All lines of the material below that include the string "Dout" are to be copied.

*** Opening Input for this task ***

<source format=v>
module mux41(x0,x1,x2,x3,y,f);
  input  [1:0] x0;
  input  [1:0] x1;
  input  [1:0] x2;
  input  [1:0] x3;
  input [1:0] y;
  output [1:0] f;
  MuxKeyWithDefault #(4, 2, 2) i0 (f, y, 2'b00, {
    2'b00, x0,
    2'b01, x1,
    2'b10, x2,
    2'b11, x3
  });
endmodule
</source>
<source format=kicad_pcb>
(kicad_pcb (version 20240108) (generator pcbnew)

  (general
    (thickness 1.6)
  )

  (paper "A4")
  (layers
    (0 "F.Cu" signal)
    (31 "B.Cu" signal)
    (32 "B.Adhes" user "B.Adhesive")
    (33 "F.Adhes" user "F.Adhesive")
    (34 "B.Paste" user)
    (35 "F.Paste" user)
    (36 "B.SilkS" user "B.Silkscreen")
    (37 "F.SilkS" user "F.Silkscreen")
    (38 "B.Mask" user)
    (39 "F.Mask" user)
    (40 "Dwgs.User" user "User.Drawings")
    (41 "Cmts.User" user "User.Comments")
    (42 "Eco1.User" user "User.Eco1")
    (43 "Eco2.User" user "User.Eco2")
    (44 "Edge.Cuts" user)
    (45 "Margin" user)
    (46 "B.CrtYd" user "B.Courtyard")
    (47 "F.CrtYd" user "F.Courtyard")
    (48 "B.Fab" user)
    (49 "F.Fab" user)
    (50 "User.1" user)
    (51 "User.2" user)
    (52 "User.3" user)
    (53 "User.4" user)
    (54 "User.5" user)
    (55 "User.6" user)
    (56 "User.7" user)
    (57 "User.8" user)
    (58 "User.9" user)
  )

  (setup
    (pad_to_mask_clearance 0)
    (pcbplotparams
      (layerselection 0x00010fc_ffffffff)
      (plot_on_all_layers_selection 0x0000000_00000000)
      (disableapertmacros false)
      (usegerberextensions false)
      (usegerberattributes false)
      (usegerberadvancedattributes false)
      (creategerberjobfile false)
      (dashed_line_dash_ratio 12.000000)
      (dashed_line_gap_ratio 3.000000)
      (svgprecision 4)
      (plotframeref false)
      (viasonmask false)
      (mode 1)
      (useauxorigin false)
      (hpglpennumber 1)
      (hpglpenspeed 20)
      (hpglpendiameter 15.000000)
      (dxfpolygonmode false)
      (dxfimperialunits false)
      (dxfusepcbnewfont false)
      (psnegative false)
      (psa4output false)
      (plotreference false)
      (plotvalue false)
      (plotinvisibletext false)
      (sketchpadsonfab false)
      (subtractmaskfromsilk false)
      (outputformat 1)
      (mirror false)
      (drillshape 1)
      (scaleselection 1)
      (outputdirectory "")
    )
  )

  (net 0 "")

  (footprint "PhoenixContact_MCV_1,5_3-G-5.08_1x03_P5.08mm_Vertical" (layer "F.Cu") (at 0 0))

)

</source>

*** Closing Input for this task ***
*** Opening Input for this task ***

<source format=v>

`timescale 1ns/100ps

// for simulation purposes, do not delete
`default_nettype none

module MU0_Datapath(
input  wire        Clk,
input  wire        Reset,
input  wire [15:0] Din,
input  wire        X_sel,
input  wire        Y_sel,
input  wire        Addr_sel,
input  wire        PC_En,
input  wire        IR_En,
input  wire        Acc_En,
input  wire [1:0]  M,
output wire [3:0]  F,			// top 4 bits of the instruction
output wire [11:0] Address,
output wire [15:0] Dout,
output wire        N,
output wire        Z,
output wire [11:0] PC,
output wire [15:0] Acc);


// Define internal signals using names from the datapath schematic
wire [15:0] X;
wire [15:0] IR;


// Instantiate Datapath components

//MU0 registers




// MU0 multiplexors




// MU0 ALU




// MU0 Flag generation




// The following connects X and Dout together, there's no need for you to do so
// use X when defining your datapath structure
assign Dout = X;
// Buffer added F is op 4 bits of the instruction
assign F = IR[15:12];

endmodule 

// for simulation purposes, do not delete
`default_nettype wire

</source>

*** Closing Input for this task ***
*** Opening Input for this task ***

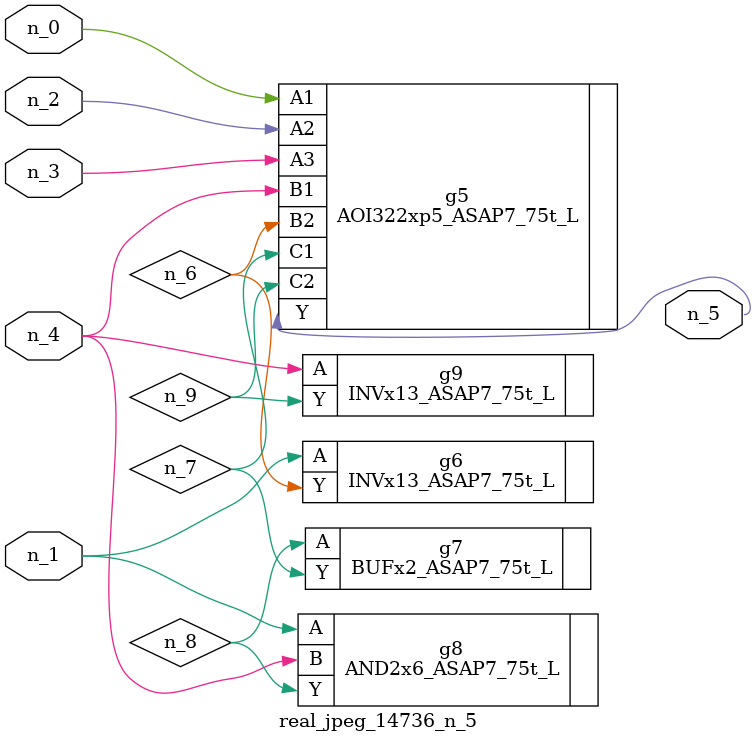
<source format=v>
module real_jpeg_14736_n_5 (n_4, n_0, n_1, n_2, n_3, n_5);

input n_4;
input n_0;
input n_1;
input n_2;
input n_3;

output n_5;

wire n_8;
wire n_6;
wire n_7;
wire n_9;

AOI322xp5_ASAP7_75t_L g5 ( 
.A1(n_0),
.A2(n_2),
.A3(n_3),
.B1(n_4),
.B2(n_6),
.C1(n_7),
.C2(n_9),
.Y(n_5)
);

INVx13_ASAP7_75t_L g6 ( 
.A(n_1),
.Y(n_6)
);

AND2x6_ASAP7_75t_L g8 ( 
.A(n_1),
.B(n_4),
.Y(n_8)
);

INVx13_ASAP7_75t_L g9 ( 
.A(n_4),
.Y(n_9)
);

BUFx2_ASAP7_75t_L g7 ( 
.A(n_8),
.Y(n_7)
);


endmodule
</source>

*** Closing Input for this task ***

Task output ->
output wire [15:0] Dout,
// The following connects X and Dout together, there's no need for you to do so
assign Dout = X;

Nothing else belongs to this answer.